Des enfants se massacrent dans une arène. C’est le thème de ce nouveau « bestseller » qui, avec ses quelque 100 millions de lecteurs aux Etats-Unis, rivalise maintenant avec des succès monstres tels Harry Potter et Twilight. Pendant que les jeunes s’arrachent les livres, les parents s’arrachent les cheveux. Car avec Hunger Games, la littérature pour adolescents franchit un nouveau cap. On s’éloigne des vampires et des mondes magiques pour se rapprocher davantage de la réalité des adolescents et les captiver davantage. La violence se déroule dans un monde futuriste, mais vraisemblable ; plus du tout magique, elle est maintenant brute et bien tangible. Qu’est-ce qui peut rendre une histoire macabre à ce point attrayante pour ce vaste public?

Nous voici dans l’Amérique du futur. Une Amérique dévastée, post-apocalyptique, renommée «Panem», où les civils sont sous le joug cruel d’un gouvernement riche. Celui-ci a divisé le territoire en 13 «districts», tous à différents niveaux de pauvreté et de misère. De ces 13 districts, 12 se sont rebellés contre le gouvernement dans le passé, et depuis ce temps, c’est la répression. Toutes les années, ces districts doivent fournir un gars et une fille adolescents, qui s’affronteront jusqu’à la mort dans une immense arène naturelle. Ce combat est filmé et diffusé tel une série télévisée en direct, et tout le monde a le devoir civil de regarder le «jeu».

Cette année, c’est la petite soeur de Katniss, notre héroïne, qui a été pigée au sort pour participer aux jeux. Katniss, qui subvient aux besoins de sa famille depuis qu’elle peut manier un arc, se porte aussitôt volontaire à sa place. Par le fait même, elle entre dans l’horreur de ces «jeux de la faim», où pour s’attirer des dons de l’auditoire et avoir plus de chance de survivre, elle doit charmer en se comportant comme une star : sourire à pleines dents, répondre à des entrevues, défiler dans des robes extravagantes, jusqu’à s’inventer une histoire d’amour avec son homologue masculin. Chaque participant a son mentor, qui le guide et le conseille dans l’attitude à adopter. Certains jouent les durs pour donner une image de confiance, d’autres essaient de faire pitié pour s’attirer des dons. Tous les coups sont permis. Un immense tape-à-l’oeil à la Loft Story qui recèle la pire hypocrisie humaine…

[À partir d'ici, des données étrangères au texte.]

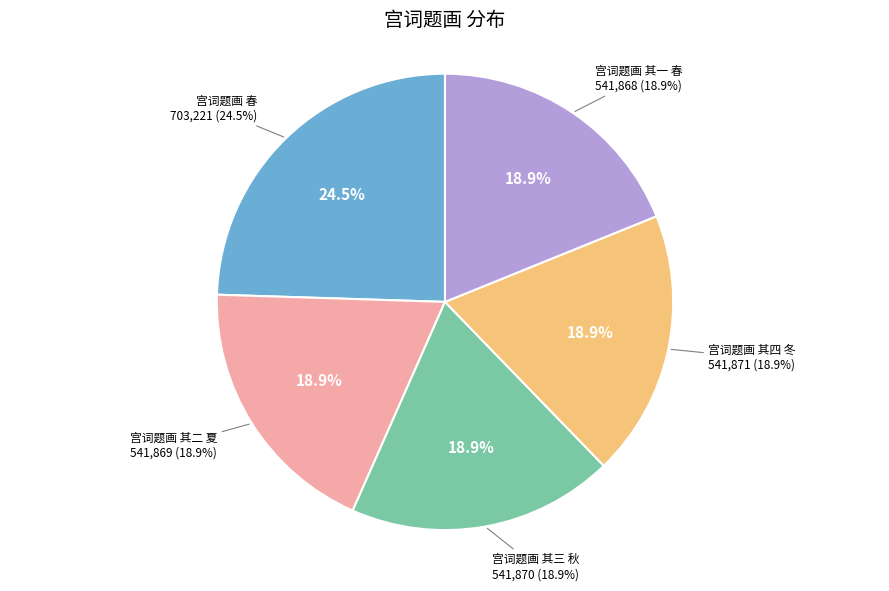

To the nearest percent, what is the difference between the largest and smallest slice percentages?

6%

N’importe qui peut se sentir concerné par ce synopsis : ces enfants pourraient bien être les vôtres. Et si on est, comme moi, jeunes et dans la clientèle visée, nous pourrions même bientôt être à leur place. Cette dictature représente une crainte bien de notre époque. Et dans ce décor grandiose où des jeunes gens défilent en habits de designer futuriste (Katniss revêt à sa première apparition au public une robe qui semble prendre feu), la violence qui nous menace est sublimée. Tout en ayant peur, nous voilà émerveillés. Tous les éléments sont en place pour troubler les lecteurs et les rendre fascinés par le destin des personnages, nos alter ego du futur.

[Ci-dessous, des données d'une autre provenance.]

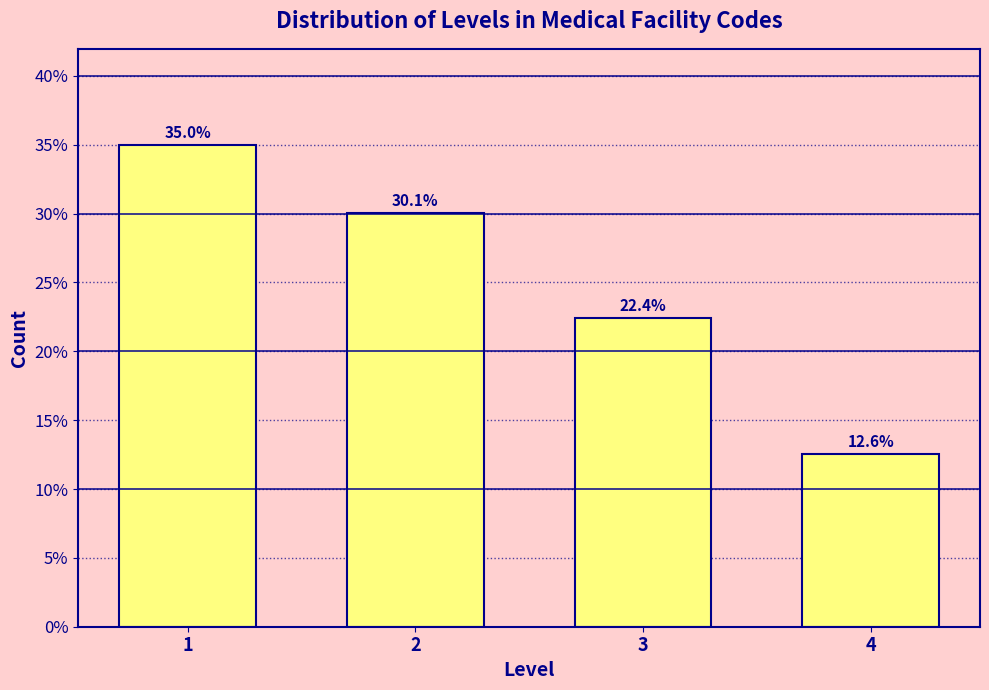

Reading left to right, what are all the values shown in this chart?

1=35.0	2=30.1	3=22.4	4=12.6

Hunger Games peut accrocher n’importe qui ; pour les jeunes, il est encore plus facile de s’identifier aux personnages. Car en effet, l’arène dans laquelle sont cloîtrés les malchanceux de Panem ressemble étonnamment à leur vie. Un endroit où, pour bien s’en sortir, il faut charmer, déterminer notre attitude, performer socialement, où on ne peut jamais être sûr des réelles intentions de notre entourage… Voici la définition de l’école. Pour certains jeunes, Hunger Games peut représenter avec brio leurs propres expériences. Et Katniss, cette héroïne si naturelle, qui ne joue aucun rôle, ou presque, qui va finalement gagner le jeu sans pour autant être une redoutable tueuse, donne de l’espoir. «Peut-être ai-je une chance, après tout…»

Il n’y a pas de doutes, Suzanne Collins a réussi un tour de force : cerner les peurs, les intérêts et les espoirs des adolescents afin de leur servir en une série passionnante une panoplie d’émotions qui les cramponne au destin des personnages. Katniss, dont l’image est maintenant véhiculée par les écrans de cinéma, est la nouvelle idole de millions de jeunes et moins jeunes. Le phénomène prend encore et toujours de l’ampleur, et rien n’indique qu’il va s’essouffler.